ŞB : Çok güzel bir soruna değindiniz. Bu konu bizim gerçekten muzdarip olduğumuz bir konuydu. Bizler sadakaya eğimli millet olduğumuz ve engellileri vicdanımızı rahatlatan birisi olarak gördüğümüz için bunu kullananlar oldu. Halkın gözünün önünde olan kişiler ulusal kanallara çıkıp yanlarına aldıkları 3 engelliyle salya sümük yardım programları yapar, halkı buna göre bilinçlendirirse dolandırıcı insanlar da çoğalır. Bunların hiçbirisi dernek değildir. Bizim dergimiz zaten var. Bunlar dernek olsalar bile vatandaştan ricam kamu yararı belgesi olmayan derneklere itibar etmesinler. Zaten satış makbuzları ile yardım toplanmaz. Alınan paralar alan kişilerin cebine giriyor derneklere değil. Açılan o dernekler de bu iş için kurulan paravan derneklerdir.
YMK : TSD’nin üye sayısı ve şube yapısı hakkında bilgi verir misiniz?
ŞB : TSD 1960’da İstanbul Üniversitesi’nin bahçesinde ortopedi hocaları tarafından kurulan 1963’de de Kamu Yararı belgesi alan bir dernektir. Şuanda 63 şubemiz var. İstesek bu rakamı 163’e de çıkartabiliriz. Ancak bazı dernekler kötüye kullanıldığı için küçülmeye başlıyoruz. Şuanda Türkiye genelinde ses getiren, devlet tarafından da saygı gören bir derneğiz. Şuanki TSF’nun çoğunluğunu TSD ve Altı Nokta Körler Derneği oluşturmaktadır.

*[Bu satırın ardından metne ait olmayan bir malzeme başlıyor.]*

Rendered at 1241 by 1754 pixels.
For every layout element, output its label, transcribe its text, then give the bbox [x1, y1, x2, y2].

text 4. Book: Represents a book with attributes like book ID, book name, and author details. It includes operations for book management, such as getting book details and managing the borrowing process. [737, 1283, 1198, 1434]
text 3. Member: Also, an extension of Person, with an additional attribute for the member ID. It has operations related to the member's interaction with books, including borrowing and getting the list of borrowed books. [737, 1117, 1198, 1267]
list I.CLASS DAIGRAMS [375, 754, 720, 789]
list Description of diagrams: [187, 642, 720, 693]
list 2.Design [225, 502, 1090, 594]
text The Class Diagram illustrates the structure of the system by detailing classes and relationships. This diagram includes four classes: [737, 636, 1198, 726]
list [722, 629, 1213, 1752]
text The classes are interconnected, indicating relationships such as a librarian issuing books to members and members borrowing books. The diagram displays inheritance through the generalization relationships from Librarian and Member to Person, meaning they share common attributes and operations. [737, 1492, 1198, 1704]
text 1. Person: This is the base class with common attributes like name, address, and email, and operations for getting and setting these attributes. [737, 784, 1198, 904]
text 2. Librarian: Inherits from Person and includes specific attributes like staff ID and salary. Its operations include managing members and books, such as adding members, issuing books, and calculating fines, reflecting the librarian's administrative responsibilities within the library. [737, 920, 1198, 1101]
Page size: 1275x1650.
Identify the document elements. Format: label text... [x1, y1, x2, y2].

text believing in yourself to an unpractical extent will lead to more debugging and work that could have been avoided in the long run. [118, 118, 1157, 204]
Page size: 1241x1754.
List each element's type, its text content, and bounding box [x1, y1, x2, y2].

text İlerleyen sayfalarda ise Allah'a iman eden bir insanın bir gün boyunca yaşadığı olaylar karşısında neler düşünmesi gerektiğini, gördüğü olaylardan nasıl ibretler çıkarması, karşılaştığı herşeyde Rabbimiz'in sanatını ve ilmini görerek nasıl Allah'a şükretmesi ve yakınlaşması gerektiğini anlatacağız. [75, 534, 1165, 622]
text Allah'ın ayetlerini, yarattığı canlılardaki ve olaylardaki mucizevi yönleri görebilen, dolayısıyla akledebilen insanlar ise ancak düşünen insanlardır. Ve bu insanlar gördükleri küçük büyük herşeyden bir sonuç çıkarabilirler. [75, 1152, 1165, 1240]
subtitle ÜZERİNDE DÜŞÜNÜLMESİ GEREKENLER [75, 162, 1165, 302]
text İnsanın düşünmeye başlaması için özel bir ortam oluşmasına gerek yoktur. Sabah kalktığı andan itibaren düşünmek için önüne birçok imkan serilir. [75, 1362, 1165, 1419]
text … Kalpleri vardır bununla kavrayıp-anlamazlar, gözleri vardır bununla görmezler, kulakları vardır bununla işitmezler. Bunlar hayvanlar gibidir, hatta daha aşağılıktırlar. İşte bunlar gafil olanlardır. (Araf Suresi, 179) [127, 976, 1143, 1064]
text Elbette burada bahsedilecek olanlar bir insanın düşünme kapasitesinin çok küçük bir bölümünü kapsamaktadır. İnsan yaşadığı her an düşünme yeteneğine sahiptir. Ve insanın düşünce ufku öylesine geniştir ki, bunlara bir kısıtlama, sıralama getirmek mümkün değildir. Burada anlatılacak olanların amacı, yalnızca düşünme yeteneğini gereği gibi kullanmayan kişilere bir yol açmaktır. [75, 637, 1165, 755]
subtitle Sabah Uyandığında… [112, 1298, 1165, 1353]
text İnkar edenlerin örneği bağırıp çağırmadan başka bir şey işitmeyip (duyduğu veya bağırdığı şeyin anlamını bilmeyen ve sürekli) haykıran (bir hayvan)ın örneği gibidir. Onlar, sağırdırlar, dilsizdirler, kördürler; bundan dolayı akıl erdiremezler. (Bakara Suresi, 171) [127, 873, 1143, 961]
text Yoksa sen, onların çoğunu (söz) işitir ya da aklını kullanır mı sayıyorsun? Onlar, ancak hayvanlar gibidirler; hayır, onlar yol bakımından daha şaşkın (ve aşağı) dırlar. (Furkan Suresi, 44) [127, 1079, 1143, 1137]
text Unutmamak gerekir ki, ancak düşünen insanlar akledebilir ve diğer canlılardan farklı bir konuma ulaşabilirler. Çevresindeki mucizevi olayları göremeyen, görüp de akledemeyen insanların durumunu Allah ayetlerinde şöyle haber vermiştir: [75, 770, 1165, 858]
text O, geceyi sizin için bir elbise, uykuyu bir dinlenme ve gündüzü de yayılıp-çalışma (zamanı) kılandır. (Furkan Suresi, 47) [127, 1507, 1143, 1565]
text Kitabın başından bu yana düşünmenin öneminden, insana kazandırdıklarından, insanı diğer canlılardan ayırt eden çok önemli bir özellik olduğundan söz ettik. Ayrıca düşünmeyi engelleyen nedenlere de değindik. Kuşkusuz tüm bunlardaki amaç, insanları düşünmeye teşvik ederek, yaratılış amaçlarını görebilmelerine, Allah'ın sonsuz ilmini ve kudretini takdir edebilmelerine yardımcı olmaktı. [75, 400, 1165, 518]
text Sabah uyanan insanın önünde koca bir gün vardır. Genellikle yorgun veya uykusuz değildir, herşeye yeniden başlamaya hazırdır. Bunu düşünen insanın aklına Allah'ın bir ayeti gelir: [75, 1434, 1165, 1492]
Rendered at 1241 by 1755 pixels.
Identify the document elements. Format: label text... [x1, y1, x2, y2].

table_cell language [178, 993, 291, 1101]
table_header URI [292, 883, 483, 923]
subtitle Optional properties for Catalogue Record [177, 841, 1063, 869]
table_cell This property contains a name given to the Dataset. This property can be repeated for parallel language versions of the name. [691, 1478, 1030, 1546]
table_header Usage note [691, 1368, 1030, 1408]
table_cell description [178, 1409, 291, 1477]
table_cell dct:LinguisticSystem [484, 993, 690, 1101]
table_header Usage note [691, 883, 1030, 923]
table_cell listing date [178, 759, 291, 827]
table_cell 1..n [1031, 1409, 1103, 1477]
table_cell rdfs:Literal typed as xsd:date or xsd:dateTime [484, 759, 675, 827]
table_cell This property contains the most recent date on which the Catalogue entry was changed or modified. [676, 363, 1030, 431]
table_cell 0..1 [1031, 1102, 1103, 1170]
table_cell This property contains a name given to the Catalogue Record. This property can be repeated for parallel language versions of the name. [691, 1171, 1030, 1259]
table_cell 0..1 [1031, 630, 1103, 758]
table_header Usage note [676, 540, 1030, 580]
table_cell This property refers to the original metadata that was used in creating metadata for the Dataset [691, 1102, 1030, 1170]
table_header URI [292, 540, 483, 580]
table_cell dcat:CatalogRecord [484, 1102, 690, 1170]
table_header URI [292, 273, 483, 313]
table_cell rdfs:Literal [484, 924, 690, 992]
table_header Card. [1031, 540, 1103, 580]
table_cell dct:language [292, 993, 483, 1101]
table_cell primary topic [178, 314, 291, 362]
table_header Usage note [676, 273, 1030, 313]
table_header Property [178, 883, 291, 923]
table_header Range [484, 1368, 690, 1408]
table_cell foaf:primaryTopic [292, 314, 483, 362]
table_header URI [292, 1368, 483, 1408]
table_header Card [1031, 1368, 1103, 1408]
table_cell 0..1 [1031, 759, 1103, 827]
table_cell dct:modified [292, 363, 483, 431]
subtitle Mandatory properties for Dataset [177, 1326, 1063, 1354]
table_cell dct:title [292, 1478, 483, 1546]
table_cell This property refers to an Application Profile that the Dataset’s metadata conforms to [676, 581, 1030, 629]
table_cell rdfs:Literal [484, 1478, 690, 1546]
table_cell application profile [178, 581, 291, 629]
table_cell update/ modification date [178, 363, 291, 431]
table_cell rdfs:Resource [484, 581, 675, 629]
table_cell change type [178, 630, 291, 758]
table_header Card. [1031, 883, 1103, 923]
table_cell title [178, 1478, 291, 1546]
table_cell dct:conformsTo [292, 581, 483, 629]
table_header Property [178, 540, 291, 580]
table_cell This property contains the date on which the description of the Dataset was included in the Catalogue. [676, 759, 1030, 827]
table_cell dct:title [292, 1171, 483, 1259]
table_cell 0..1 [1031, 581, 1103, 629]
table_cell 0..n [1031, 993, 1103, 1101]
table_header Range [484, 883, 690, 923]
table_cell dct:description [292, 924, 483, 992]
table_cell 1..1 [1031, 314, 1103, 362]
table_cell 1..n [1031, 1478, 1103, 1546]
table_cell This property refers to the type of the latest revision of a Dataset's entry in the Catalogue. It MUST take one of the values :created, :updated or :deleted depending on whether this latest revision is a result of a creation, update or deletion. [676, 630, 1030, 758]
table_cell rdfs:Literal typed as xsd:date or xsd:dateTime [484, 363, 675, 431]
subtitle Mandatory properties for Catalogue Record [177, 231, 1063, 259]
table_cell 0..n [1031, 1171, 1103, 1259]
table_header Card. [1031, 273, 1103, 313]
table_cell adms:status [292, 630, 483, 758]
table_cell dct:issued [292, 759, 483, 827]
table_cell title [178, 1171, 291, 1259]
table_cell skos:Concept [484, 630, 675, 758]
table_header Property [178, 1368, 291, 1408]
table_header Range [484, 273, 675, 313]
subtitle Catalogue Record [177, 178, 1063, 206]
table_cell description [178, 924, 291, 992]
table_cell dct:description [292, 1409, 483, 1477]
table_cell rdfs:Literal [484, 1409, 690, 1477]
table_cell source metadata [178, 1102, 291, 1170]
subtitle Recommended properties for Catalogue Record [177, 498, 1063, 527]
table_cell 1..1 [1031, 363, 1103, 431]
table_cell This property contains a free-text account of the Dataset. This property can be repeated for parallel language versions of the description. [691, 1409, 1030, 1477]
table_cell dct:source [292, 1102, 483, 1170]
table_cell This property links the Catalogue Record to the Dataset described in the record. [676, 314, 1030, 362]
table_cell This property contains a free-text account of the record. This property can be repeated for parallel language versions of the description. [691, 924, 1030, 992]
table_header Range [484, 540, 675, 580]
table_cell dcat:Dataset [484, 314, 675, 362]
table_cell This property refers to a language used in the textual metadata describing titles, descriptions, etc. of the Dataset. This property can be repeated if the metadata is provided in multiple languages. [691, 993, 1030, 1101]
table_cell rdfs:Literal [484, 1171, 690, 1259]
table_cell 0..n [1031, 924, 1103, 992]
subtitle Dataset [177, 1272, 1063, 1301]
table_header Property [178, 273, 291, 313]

YMK : TSD’nin uluslar arası kurum ve kuruluşlarla ortak çalışmaları var mı?
ŞB : Bizim Almanya, Azerbaycan, Hollanda ve KKTC’deki kardeş derneklerle ortak çalışmalarımız devam ediyor.
YMK : Projeleriniz hakkında bilgi alabilir miyiz?
ŞB : Genel Merkezimizde toplum bilincini geliştirmek, basın yayın organlarında yerimizi alabilmeye yönelik uygulamalarımız, şubelerimizdeyse engellilerin istihdamına yönelik mesleki, fiziki , sosyal rehabilitasyon çalışmalarımız devam ediyor. 8 yıldır Avşa’da bir kampımız var. Bugüne kadar 6-7 bin kişiyi sosyalleştirdik.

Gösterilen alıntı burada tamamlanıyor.